Both the FDA and CDC rely on AWS, as does the U.K.’s National Health Service, according to Kass-Hout, who previously served as the FDA’s chief technology officer and first chief health informatics officer in 2013. The Minnesota Health Department also built up a governor’s COVID-19 notification system “in a matter of weeks on AWS” without having to invest in additional technologies, Kass-Hout said.
On the other side of the Atlantic Ocean, COVID hit just as the U.K. was withdrawing from the European Union. Residents were anxious about their health coverage and how the National Health Services (NHS) would operate in a post-Brexit world. AWS was able to help buoy an overworked call center staff, struggling with labor shortages as more employees got sick with Covid, by building up an intelligent call center that could answer some of the most frequently asked questions about coverage and, later on, about vaccines and treatments, Kass-Hout explained.

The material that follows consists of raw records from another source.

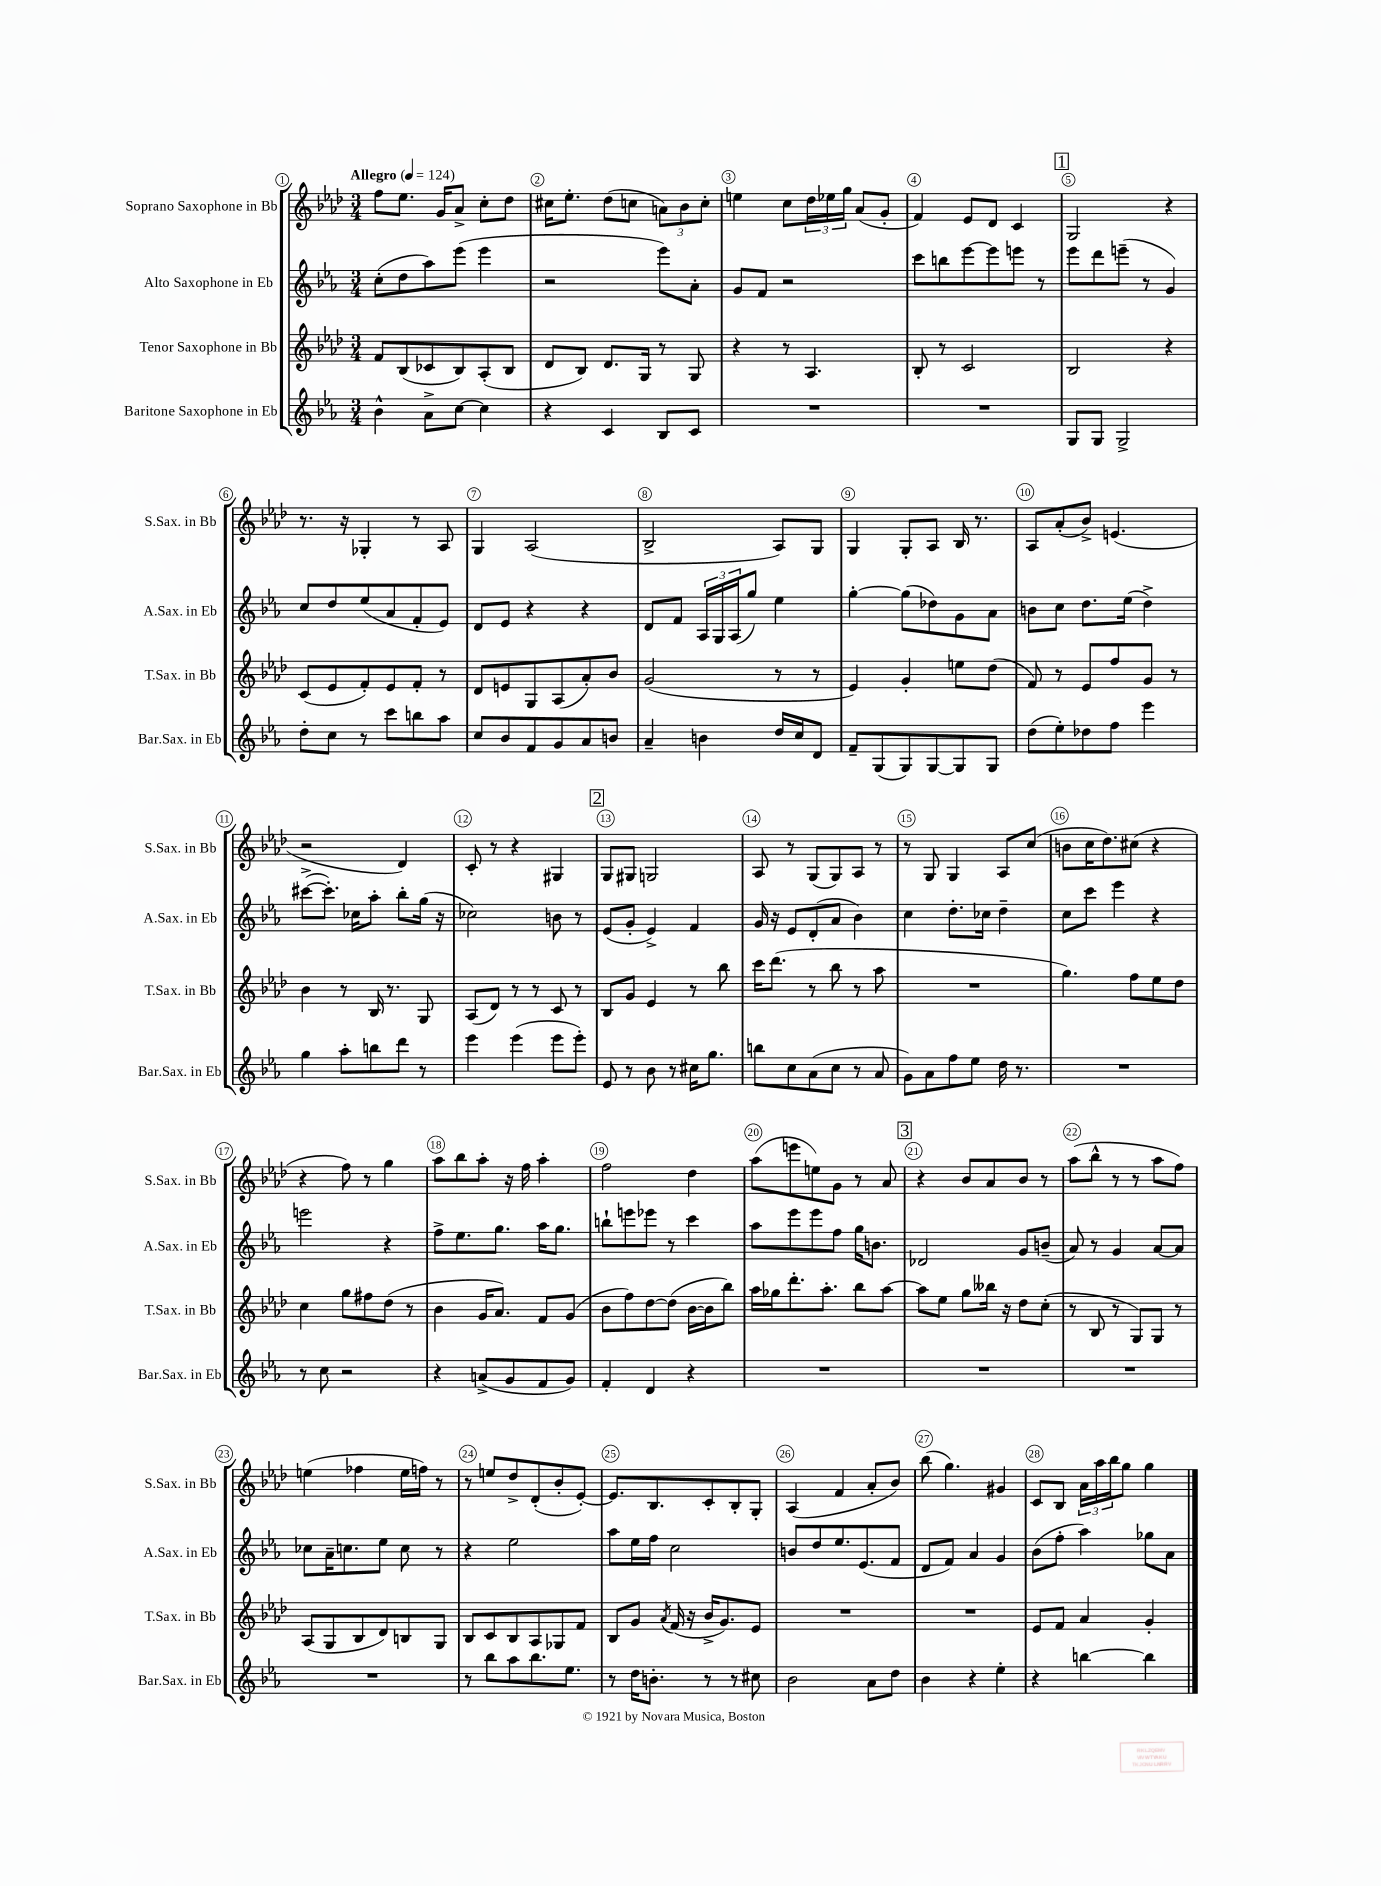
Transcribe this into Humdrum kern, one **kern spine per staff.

**kern	**kern	**kern	**kern
*staff4	*staff3	*staff2	*staff1
*clefG2	*clefG2	*clefG2	*clefG2
*k[b-e-a-]	*k[b-e-a-d-]	*k[b-e-a-]	*k[b-e-a-d-]
*M3/4	*M3/4	*M3/4	*M3/4
*MM124	*MM124	*MM124	*MM124
4b-^^	8f	(8cc'	8ff
.	(8B-	8dd	8.ee-
8a-^	8c-	8aa-)	.
.	.	.	16g
[8cc	8B-)	(8eee-	8a-^
4cc]	(8A-'	4eee-	8cc'
.	8B-	.	8dd-
=	=	=	=
4r	8d-	2r	16cc#
.	.	.	8.ee-'
.	8B-)	.	.
4c	8.d-	.	(8dd-
.	.	.	8cc
.	16G	.	.
8B-	8r	8eee-)	12a)
.	.	.	12b-
8c	8G	8a-'	.
.	.	.	12cc'
=	=	=	=
2.r	4r	8g	4ee
.	.	8f	.
.	8r	2r	8cc
.	4.A-	.	24dd-
.	.	.	24ee-
.	.	.	24gg
.	.	.	(8a-
.	.	.	8g'
=	=	=	=
2.r	8B-'	8ccc	4f)
.	8r	8bb	.
.	2c	[8eee-	8e-
.	.	8eee-]	8d-
.	.	8eee	4c
.	.	8r	.
=	=	=	=
8G	2B-	8eee-	2G
8G	.	8ddd	.
2G^	.	(8eee~	.
.	.	8r	.
.	4r	4g)	4r
=	=	=	=
8dd'	(8c	8cc	8.r
8cc	8e-	8dd	.
.	.	.	16r
8r	8f')	(8ee-	4G-'
8ccc	8e-	8a-	.
8bb	8f'	8f'	8r
8aa-	8r	8e-)	8A-
=	=	=	=
8cc	8d-	8d	4G
8b-	8e	8e-	.
8f	8G	4r	(2A-
8g	(8A-	.	.
8a-	8a-')	4r	.
8b	8b-	.	.
=	=	=	=
4a-~	(2g	8d	2B-^
.	.	8f	.
4b	.	24A-	.
.	.	24G	.
.	.	(24A-	.
.	.	8gg)	.
16dd	8r	4ee-	8A-)
16cc	.	.	.
8d	8r	.	8G
=	=	=	=
8f~	4e-)	[4gg'	4G
(8G	.	.	.
8G)	4g'	(8gg]	8G'
[8G	.	8dd-)	8A-
8G]	8ee	8g	16B-
.	.	.	8.r
8G	(8dd-	8a-	.
=	=	=	=
(8dd	8f)	8b	8A-
8ee-')	8r	8cc	(8a-'
8dd-	8e-	8.dd	8b-^)
8ff	8ff	.	(4.e
.	.	(16ee-	.
4eee-	8g	4dd^)	.
.	8r	.	.
=	=	=	=
4gg	4b-	([8ccc#^	2r
.	.	8.ccc#'])	.
8aa-'	8r	.	.
.	.	16cc-	.
8bb	16B-	8aa-'	.
.	8.r	.	.
8ddd	.	8bb-'	4d-)
8r	8G	(16gg	.
.	.	16r	.
=	=	=	=
4eee-	(8A-	2cc-)	8c'
.	8d-)	.	8r
(4eee-	8r	.	4r
.	8r	.	.
8eee-	8c	8b	4G#
8eee-')	8r	8r	.
=	=	=	=
8e-	8B-	(8e-	8G
8r	8g	8g'	8G#
8b-	4e-	4e-^)	2G
8r	.	.	.
16cc#	8r	4f	.
8.gg	.	.	.
.	8bb-	.	.
=	=	=	=
8bb	16ccc	16g	8A-
.	(8.ddd-	16r	.
8cc	.	8e-	8r
(8a-	8r	(8d'	(8G
8cc	8bb-	8a-	8G)
8r	8r	4b-)	8A-
8a-	8aa-	.	8r
=	=	=	=
8g)	2.r	4cc	8r
8a-	.	.	8G
8ff	.	8.dd'	4G
8ee-	.	.	.
.	.	16cc-	.
16dd	.	4dd~	8A-
8.r	.	.	.
.	.	.	(8cc
=	=	=	=
2.r	4.gg)	8cc	8b
.	.	8ccc	16cc
.	.	.	8.dd-)
.	.	4eee-	.
.	8ff	.	(8cc#
.	8ee-	4r	4r
.	8dd-	.	.
=	=	=	=
8r	4cc	2eee	4r
8cc	.	.	.
2r	8gg	.	8ff)
.	8ff#	.	8r
.	(8dd-	4r	4gg
.	8r	.	.
=	=	=	=
4r	4b-	8ff^	8aa-
.	.	8.ee-	8bb-
(8a^	16g	.	8aa-'
.	8.a-)	8.gg	.
8g	.	.	16r
.	.	.	16ff
8f	8f	16aa-	4aa-'
.	.	8.gg	.
8g)	(8g	.	.
=	=	=	=
4f'	8b-	8bb`	2ff
.	8ff)	8eee	.
4d	[8dd-	8eee-	.
.	(8dd-]	8r	.
4r	[16b-	4ccc	4dd-
.	16b-]	.	.
.	8bb-)	.	.
=	=	=	=
2.r	16aa-	8aa-	(8aa-
.	16gg-	.	.
.	8.ddd-'	8eee-	8eee
.	.	8eee-	8ee)
.	8.aa-'	.	.
.	.	8ff	8g
.	8bb-	16gg	8r
.	.	8.b	.
.	[8aa-	.	8a-
=	=	=	=
2.r	8aa-]	2d-	4r
.	8ee-	.	.
.	8gg	.	8b-
.	16bb--	.	8a-
.	16r	.	.
.	8dd-	8g	8b-
.	(8cc'	(8b~	8r
=	=	=	=
2.r	8r	8a-)	(8aa-
.	8B-	8r	8bb-^^
.	8r	4g	8r
.	8G)	.	8r
.	8G	[8a-	8aa-
.	8r	8a-]	8ff)
=	=	=	=
2.r	(8A-	8cc-	(4ee
.	8G	16a-~	.
.	.	8.cc	.
.	8B-	.	4ff-
.	8d-)	8ee-	.
.	8B	8cc	16ee
.	.	.	16ff)
.	8G	8r	8r
=	=	=	=
8r	8B-	4r	8r
8bb-	8c	.	8ee
8aa-	8B-	2ee-	8dd-^
8.bb-	8A-	.	(8d-'
.	8G-	.	8b-'
8.ee-	.	.	.
.	8f	.	[8e-')
=	=	=	=
8r	8B-	8aa-	8.e-]
16dd	8g	16ee-	.
8.b'	.	16ff	8.B-
.	8qa-	.	.
.	(16f	2cc	.
.	16r	.	.
8r	16b-^	.	8c'
.	8.g)	.	.
8r	.	.	8B-'
8cc#	8e-	.	8G'
=	=	=	=
2b-	2.r	8b	(4A-
.	.	8dd	.
.	.	8.ee-	4f
.	.	(8.e-	.
8a-	.	.	8a-'
8dd	.	8f	8b-)
=	=	=	=
4b-	2.r	8d	(8bb-
.	.	8f)	4.gg)
4r	.	4a-	.
4ee-'	.	4g	4g#
=	=	=	=
4r	8e-	(8b-	8c
.	8f	8ff'	8B-
[4bb	4a-	4aa-)	24a-
.	.	.	24aa-
.	.	.	24bb-
.	.	.	8gg
4bb]	4g'	8gg-	4gg
.	.	8a-	.
==	==	==	==
*-	*-	*-	*-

It’s a few paces behind ChatGPT, the natural language bot which recently captured public attention, but the real use case brings back the potential for the technology after it soured in the years after IBM Watson’s decline. But it wasn’t just governments that benefitted this time. Moderna (MRNA) relied on a program built on AWS, to determine the right COVID vaccine candidate, and Pfizer (PFE) and AstraZeneca (AZN) have similarly been using AWS, according to Kass-Hout.